I wrote this poem on 21.10.02. Those days I always wrote the date whenever I wrote poems. I don’t have to do that anymore because now I am posting my new poems in Facebook and WordPress which already show the dates posted. Anyway, this was written 18 years before (and when I was about 18 years old) and I thought I had really lost it. I was looking for it, even though I wasn’t focusing much on that. One reason why I thought I had lost the poem is because I posted it online on a content writing website and they closed the site six years before.
Anyway, today I was simply going to my own old notebooks, to see which one would get my attention first; and the poem that I thought I had lost, was the first thing that I noticed among several hundred pieces of papers.
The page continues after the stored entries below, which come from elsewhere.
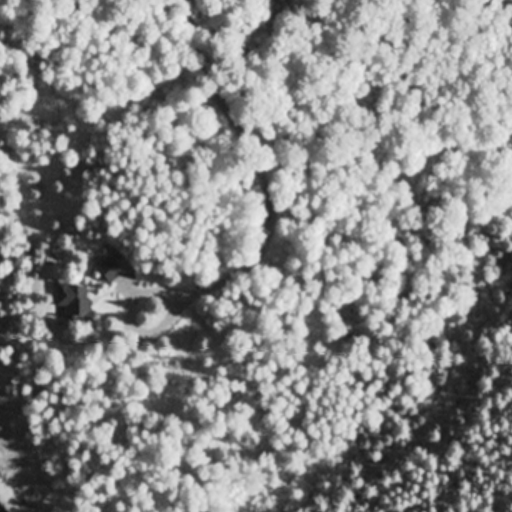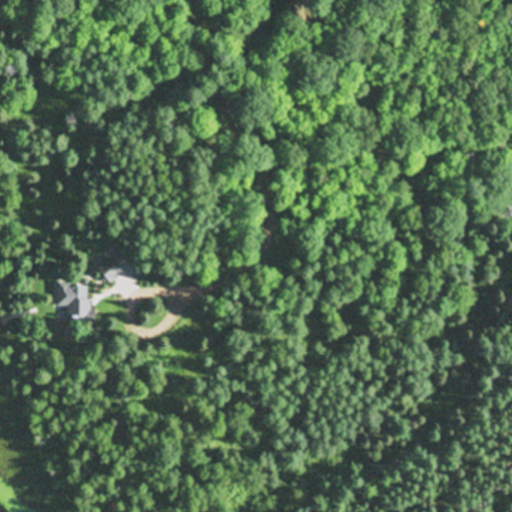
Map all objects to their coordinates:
building: (68, 299)
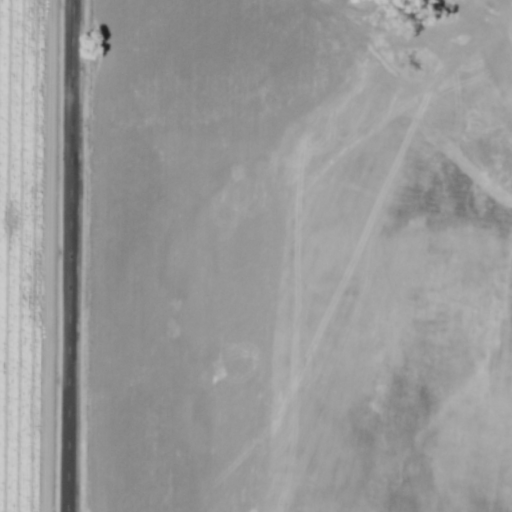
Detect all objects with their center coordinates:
road: (69, 256)
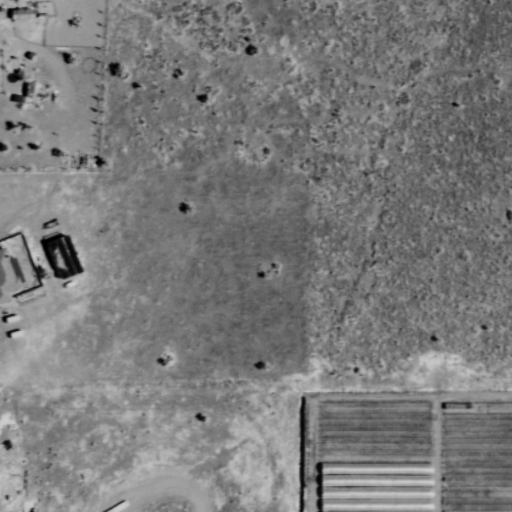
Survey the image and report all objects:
building: (7, 276)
It made me smile, because for me it was a miracle.
(Even though the topic of the poem seems to be romantic love, it is really an unconscious longing for maternal love).
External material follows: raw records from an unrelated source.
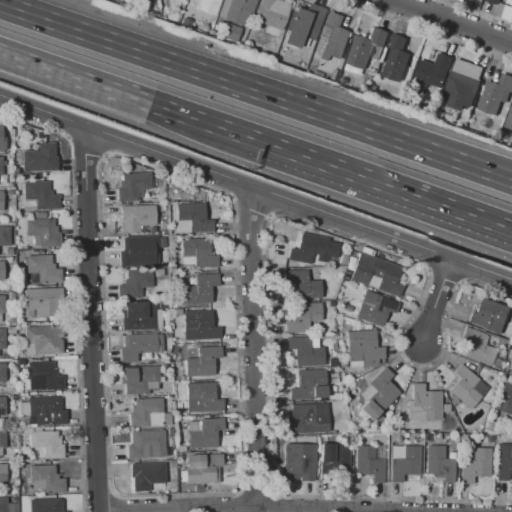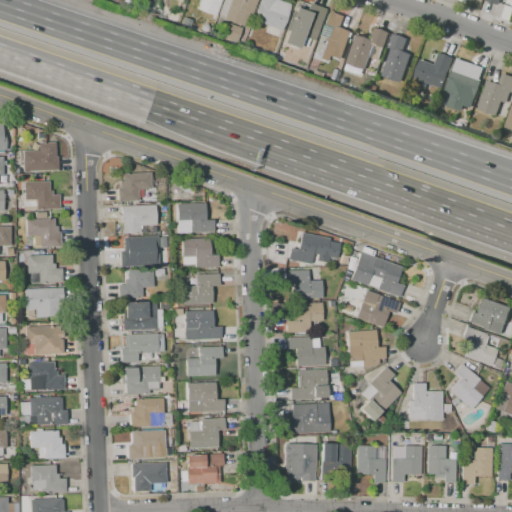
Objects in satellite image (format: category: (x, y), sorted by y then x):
building: (492, 1)
building: (207, 6)
building: (208, 6)
building: (234, 10)
building: (236, 10)
building: (271, 13)
building: (271, 15)
road: (457, 19)
building: (302, 24)
building: (303, 25)
building: (230, 31)
building: (231, 32)
building: (333, 36)
building: (333, 36)
building: (365, 48)
building: (367, 48)
building: (395, 58)
building: (396, 58)
building: (433, 69)
building: (431, 70)
building: (464, 77)
building: (464, 81)
road: (256, 92)
building: (495, 93)
building: (496, 94)
road: (129, 95)
building: (408, 96)
building: (508, 119)
building: (509, 119)
building: (461, 121)
building: (0, 135)
building: (2, 136)
building: (38, 157)
building: (39, 158)
building: (0, 165)
building: (1, 170)
building: (131, 184)
road: (385, 185)
building: (131, 186)
road: (255, 188)
building: (40, 194)
building: (37, 195)
building: (1, 200)
building: (0, 201)
building: (134, 217)
building: (194, 217)
building: (136, 218)
building: (190, 218)
building: (40, 230)
building: (42, 232)
building: (3, 235)
building: (4, 236)
building: (312, 249)
building: (312, 249)
building: (137, 251)
building: (138, 251)
building: (195, 252)
building: (198, 252)
building: (42, 268)
building: (40, 269)
building: (1, 270)
building: (1, 271)
building: (375, 273)
building: (376, 274)
building: (133, 283)
building: (133, 283)
building: (301, 284)
building: (301, 285)
building: (198, 289)
building: (199, 289)
building: (42, 301)
building: (43, 302)
road: (437, 303)
building: (2, 304)
building: (373, 307)
building: (1, 308)
building: (373, 308)
building: (137, 315)
building: (138, 315)
building: (489, 315)
building: (491, 315)
building: (301, 316)
building: (301, 317)
road: (90, 319)
building: (197, 325)
building: (199, 326)
building: (1, 338)
building: (2, 339)
building: (41, 339)
building: (42, 340)
building: (135, 346)
building: (136, 346)
building: (476, 346)
building: (363, 347)
building: (477, 347)
road: (253, 348)
building: (361, 348)
building: (304, 350)
building: (304, 352)
building: (511, 357)
building: (201, 361)
building: (202, 362)
building: (1, 372)
building: (2, 372)
building: (42, 376)
building: (43, 377)
building: (137, 378)
building: (138, 379)
building: (307, 384)
building: (307, 386)
building: (464, 387)
building: (465, 387)
building: (376, 394)
building: (378, 394)
building: (200, 397)
building: (506, 398)
building: (507, 399)
building: (202, 400)
building: (422, 403)
building: (423, 404)
building: (1, 405)
building: (2, 406)
building: (41, 410)
building: (45, 411)
building: (144, 411)
building: (145, 412)
building: (307, 417)
building: (307, 418)
building: (202, 432)
building: (204, 434)
building: (1, 438)
building: (2, 438)
building: (44, 443)
building: (46, 443)
building: (144, 444)
building: (145, 445)
building: (332, 458)
building: (333, 460)
building: (503, 460)
building: (297, 461)
building: (368, 461)
building: (402, 461)
building: (503, 461)
building: (298, 462)
building: (369, 462)
building: (404, 463)
building: (437, 463)
building: (439, 464)
building: (474, 465)
building: (475, 465)
building: (201, 468)
building: (202, 468)
building: (2, 471)
building: (144, 475)
building: (145, 475)
building: (2, 477)
building: (44, 479)
building: (45, 479)
road: (173, 488)
building: (2, 504)
building: (43, 504)
building: (3, 505)
building: (45, 505)
road: (239, 508)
A dark rainy blanket has wrapped the earth;
A gloomy round, the day has given birth;
I am here, thinking calmly about my love,
Starring without a blink, the long rainbow.
The season has scattered dark black patches;
People, for heat, are searching for matches;
In their small, simple homes of road corner;
They are like goats; those are missed by their owner.
Like they, myself too, do not know my way;
Her hot thoughts burn me like the days of May;
All green trees and grasses murmur her name;
And each drop of beauty describes her fame;
A year has passed since I met her in road;
When her lips were off in the ‘patience’ mode;
She was standing still without a response;
Which hurts my heart now, like a twig of thorns.
She made some frequent visits in my dreams;
And showed her mystic face of golden beams;
I thought it was true and opened my eyes;
I cursed my dreams; they told a lakh of lies.
Each minute seems to be a grave for joy;
In the hands of love, I am a playtime toy;
Each of my verse tries to make her figure;
They fail, tasting like milk without sugar.
When I was twelve, I met her in my school;
And wondered to see the sun which was cool;
For the first time, I lost myself in the air.
And thought, “She will be the best one to care”;
Is it possible for a rose to speak?
Have you seen singing snow on any peak?
Do you think a moon can walk with a wave?
She spoke, sang, walked and also dug my grave.
She was a good friend for the first three years;
Like all others who shared my smiles and tears;
The fourth year awaited me with a curse;
To cure the wound it gave me, she should nurse.
It was when she sat near me in the bench;
With each of her looks carrying a pinch;
My childish wish searched love in all her signs;
And tried to follow her face-printed lines.
She read my verses, laughed and chatted with me!
And made me like a honey-sucking bee;
That chants and begs before a new blossom;
And soon my hidden love fought for freedom;
My tender love troubled me when I slept;
For endless heights, my passion was a lift;
My hasty lips hurried to propose her;
My legs pulled me to wander here and there.
Like a dove that has just cheated the cage;
My thoughts flew and filled a short poetic page;
Which I gave her, after checking the time.
My fear flashed in my face like a milky lime.
Her answer peeped out as a fruity smile;
Seeing that, my heart stood still for a while;
But I could notice the bond getting loose;
My feeling broke, throwing away the screws.
Each ‘today’ was worse than yesterday;
My path became a thorny jungle way;
Yes! She denied me and left me in hell;
A cruel beauty has marked me as ‘null’.
My heart carried the load of love with pain;
My thousands of verses gave me no gain;
I believed that she will change her dry mind;
That belief took the next four years to grind.
The stars began to laugh at me during nights;
The sun teased me with hot fingery lights;
I blamed myself for being such a slave;
Who is arrested in a dirty cave.
All those recollections have crowded in;
Each of those thoughts are carrying a pin.
To pierce my heart and taste it’s beating flesh.
In this dark time, they are making a crush.